Hi Sir,
I cannot understand to compute self attention, why Q,K and V are all to be same ? what does it mean ? can anyone please help to explain ?
Hi Sir,
I cannot understand to compute self attention, why Q,K and V are all to be same ? what does it mean ? can anyone please help to explain ?
Hi, @Anbu!
Check this post. I think we have already answered that question before. If you need some clarification after reading it, just ask and I’ll be here to help you.
Sir, sorry Im not able to understand in the post. But Im confident about architecture. can you please explain what does it means query,key and value are same ? Please Im struck kindly explain
If so query ,key and value are same then why key_dim = embedding dimension mentioned in the assignment code ?
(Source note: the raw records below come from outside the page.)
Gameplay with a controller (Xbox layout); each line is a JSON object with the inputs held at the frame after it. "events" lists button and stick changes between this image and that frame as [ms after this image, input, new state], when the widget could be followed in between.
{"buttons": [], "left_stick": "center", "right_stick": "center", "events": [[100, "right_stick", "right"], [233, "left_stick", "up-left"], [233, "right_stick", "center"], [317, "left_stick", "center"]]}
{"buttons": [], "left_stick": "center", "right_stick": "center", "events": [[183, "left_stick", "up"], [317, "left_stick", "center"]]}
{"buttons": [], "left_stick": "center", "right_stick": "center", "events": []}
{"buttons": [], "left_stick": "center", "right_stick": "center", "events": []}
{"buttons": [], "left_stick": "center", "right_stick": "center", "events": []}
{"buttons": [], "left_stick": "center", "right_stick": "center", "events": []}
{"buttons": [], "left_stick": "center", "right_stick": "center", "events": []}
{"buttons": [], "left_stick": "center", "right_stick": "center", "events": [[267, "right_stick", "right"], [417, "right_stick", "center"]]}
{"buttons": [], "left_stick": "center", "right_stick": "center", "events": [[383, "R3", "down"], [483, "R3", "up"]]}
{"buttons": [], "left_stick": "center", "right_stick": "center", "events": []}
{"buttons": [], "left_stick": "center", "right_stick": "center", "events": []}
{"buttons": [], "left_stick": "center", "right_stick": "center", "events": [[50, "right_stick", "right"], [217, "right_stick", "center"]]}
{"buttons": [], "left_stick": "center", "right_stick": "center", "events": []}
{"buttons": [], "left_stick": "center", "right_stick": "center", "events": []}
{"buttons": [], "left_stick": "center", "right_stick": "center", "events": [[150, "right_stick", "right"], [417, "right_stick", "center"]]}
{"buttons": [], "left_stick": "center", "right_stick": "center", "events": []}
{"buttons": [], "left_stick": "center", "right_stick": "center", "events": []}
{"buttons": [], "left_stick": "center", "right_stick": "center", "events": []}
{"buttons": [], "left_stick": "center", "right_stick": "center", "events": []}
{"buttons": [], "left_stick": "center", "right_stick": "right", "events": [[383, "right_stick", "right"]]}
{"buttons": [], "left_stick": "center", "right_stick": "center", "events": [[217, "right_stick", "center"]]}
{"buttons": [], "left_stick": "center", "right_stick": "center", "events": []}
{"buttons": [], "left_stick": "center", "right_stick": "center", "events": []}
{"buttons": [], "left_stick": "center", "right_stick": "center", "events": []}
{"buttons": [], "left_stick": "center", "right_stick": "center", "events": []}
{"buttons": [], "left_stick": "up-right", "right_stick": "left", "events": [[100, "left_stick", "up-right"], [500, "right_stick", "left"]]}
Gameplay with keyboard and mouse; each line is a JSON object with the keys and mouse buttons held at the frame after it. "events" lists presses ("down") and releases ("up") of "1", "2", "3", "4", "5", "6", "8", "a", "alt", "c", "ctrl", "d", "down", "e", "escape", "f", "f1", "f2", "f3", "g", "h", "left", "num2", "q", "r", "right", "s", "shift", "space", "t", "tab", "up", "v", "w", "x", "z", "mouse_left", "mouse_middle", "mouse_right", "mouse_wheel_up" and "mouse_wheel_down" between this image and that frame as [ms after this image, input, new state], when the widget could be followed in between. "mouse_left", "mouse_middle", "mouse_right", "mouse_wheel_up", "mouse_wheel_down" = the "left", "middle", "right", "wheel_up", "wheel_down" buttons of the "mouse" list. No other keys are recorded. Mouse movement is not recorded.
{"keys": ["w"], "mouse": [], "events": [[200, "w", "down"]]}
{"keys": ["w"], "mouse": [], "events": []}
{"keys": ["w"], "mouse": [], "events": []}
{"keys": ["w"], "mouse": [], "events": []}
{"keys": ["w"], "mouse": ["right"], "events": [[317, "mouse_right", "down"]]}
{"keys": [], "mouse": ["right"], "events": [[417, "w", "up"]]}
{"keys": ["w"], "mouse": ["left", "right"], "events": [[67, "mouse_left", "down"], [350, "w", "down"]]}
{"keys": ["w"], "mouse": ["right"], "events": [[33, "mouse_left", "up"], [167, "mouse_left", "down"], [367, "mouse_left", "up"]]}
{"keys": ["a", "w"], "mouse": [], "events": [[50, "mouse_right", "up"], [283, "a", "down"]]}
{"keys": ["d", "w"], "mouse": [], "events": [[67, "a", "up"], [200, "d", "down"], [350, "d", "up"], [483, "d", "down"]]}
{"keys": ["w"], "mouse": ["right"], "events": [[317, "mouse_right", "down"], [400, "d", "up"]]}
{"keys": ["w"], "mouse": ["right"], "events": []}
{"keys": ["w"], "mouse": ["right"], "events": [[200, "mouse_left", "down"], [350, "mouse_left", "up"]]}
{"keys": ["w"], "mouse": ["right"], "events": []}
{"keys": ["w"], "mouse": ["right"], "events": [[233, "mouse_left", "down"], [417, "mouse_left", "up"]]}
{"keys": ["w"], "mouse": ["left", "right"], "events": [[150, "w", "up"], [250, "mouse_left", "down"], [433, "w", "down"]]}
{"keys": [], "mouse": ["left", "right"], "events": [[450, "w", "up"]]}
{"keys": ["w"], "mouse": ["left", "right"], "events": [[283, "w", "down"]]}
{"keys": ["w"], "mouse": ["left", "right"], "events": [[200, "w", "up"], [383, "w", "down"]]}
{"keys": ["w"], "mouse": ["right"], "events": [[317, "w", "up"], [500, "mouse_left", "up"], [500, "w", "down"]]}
self.mha = MultiHeadAttention(num_heads=num_heads,
key_dim=embedding_dim,
dropout=dropout_rate)
It means those three tensors have the same dimensions. If you code your embeddings in, say, vectors of 1024 values, q, k and v will be vectors of 1024 values.
okay sir
Then if q=k=v= X means then why Q = W X not happening ? Where it is actually happening ?
Also why do we need apply mask in the encoder layer ?
I was also struggling by the question why “q=k=v=X” for self-attention. For me the key to understand it is: her “q” “k” and “v” refers to the parameters when calling MultiHeadAttention
layer, i.e. those are the embedding of the words to be used to calculate the corresponding q, k, v, not the final value of q, k, v themselves.